Wajah Jeremy menampakkan kalau ia kaget dengan ucapanku.

“Hei masih belum mengerti juga! AKU NORMAL!”

Tanpa sadar Jeremy mengangkat embernya dan brussssh.... Ember yang dibawa Jeremy tepat mengenaiku.
“ Waaa, Maa..maaf!”

Aku hanya tertawa. “kau lucu juga ketika bersikap kikuk tadi.. HATCHI”

Jeremy tidak berkata kata setelah aku bersin tadi dan langsung menggendongku. “Je.. Jeremy turunkan aku!” Mukaku mendadak merah. Sungguh ini memalukan. Aku digendong bagai tokoh utama yang sering ada di komik-komik cewek.

Jeremy diam. Tidak menjawab pertanyaanku dan malah mempercepat langkahnya. Aku mempererat peganganku pada bahu Jeremy dan tidak dapat berkata-kata. Sesaat nafasku terasa habis. Dan ketika Jeremy memperlambat langkahnya, barulah kusadari kalau kami berdua sudah berada di depan pintu kamarku. Tidak ada orang di dorm. Tentu saja. Chii dan yang lain kan sedang belajar.
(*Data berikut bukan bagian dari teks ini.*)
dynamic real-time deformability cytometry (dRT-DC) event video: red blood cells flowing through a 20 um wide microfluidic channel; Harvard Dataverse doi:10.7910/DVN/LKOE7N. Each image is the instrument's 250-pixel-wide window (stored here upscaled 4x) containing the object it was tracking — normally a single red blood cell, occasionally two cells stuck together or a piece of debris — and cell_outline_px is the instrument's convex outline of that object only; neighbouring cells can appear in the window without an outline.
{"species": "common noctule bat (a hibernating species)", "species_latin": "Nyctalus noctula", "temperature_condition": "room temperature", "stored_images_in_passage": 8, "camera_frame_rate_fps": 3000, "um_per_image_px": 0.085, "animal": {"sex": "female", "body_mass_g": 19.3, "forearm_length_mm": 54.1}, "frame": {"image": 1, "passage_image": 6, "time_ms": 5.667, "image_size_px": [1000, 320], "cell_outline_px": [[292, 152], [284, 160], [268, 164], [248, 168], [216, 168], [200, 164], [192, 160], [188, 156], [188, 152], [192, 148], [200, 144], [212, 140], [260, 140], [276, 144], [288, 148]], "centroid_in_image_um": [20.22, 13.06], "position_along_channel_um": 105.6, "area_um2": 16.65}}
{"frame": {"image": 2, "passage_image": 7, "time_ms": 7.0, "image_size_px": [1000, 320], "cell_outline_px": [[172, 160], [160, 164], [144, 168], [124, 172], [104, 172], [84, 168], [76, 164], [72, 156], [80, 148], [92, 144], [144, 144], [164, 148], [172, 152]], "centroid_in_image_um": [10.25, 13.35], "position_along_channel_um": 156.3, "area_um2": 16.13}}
“kau bisa ganti baju sendiri kan?” Jeremy menurunkanku

“Yang benar saja” aku memutar bola mataku.

“Hoo jadi mau kutinggal?” tanya Jeremy santai.

“Waa... tunggu aku sebentar!”aku langsung masuk ke kamarku. Takut dia meninggalkanku dan aku harus kembali ke kelas sendirian.
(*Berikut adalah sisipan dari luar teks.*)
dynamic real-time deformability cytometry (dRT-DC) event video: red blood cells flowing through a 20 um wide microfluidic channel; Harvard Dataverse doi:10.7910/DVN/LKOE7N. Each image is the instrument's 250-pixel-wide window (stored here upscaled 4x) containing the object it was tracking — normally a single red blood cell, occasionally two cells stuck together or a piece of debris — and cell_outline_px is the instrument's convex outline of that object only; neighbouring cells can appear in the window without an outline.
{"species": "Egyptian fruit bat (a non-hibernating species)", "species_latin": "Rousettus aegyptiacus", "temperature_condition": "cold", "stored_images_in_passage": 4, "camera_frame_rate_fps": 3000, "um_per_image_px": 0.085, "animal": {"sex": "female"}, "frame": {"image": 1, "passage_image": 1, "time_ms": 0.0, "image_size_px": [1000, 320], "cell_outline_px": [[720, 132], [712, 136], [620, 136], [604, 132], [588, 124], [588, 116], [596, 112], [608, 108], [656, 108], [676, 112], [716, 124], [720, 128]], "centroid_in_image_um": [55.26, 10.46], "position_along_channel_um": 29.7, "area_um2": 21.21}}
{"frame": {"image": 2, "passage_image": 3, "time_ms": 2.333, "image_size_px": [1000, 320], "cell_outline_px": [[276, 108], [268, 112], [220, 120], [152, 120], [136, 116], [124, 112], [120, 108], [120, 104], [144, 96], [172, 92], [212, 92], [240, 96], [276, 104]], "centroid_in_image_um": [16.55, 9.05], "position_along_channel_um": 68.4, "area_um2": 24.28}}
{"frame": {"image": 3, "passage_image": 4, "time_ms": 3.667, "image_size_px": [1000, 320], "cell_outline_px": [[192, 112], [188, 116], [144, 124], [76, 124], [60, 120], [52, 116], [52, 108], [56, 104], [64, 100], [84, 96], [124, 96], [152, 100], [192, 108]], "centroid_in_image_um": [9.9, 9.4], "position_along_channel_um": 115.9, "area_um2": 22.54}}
Aku langsung berlari ke kamar dan mengambil handuk untuk mengeringkan tubuhku. Sesudahnya aku mencari baju seragamku. Dan kembali menghampiri Jeremy. “Balik ke kelas,yuk” ajakku senang, dia benar-benar menungguiku.

Jeremy tertawa kecil. “Kau ini masih kanak-kanak ya? Senang sekali kembali ke kelas”
Aku menarik lengan Jeremy dan berlari. Jeremy tampak kaget dan menghentikkan langkahku beberapa saat kemudian. Aku menengok ke arahnya.

“Huh? Ada apa? Kenapa berhenti”

Jeremy menarikku dan menggendongku seperti saat tadi. Kini giliranku yang terkejut. “Tu...turunkan aku!”

“Sssssh, seorang putri harus bersikap anggun, jadi diamlah untuk sementara waktu.”


Aku tidak tau harus berkata apa lagi. Mungkin Jeremy benar? Aku harus diam untuk sementara waktu dan membiarkan dia menggendongku sampai nanti. Tapi sejujurnya aku tidak bisa. Aku jadi sulit bernafas. Mukaku pasti merah sekali. Aku merasa bahwa Jordanlah yang menggendongku. Ada rasa aneh yang kini menggelitik hatiku.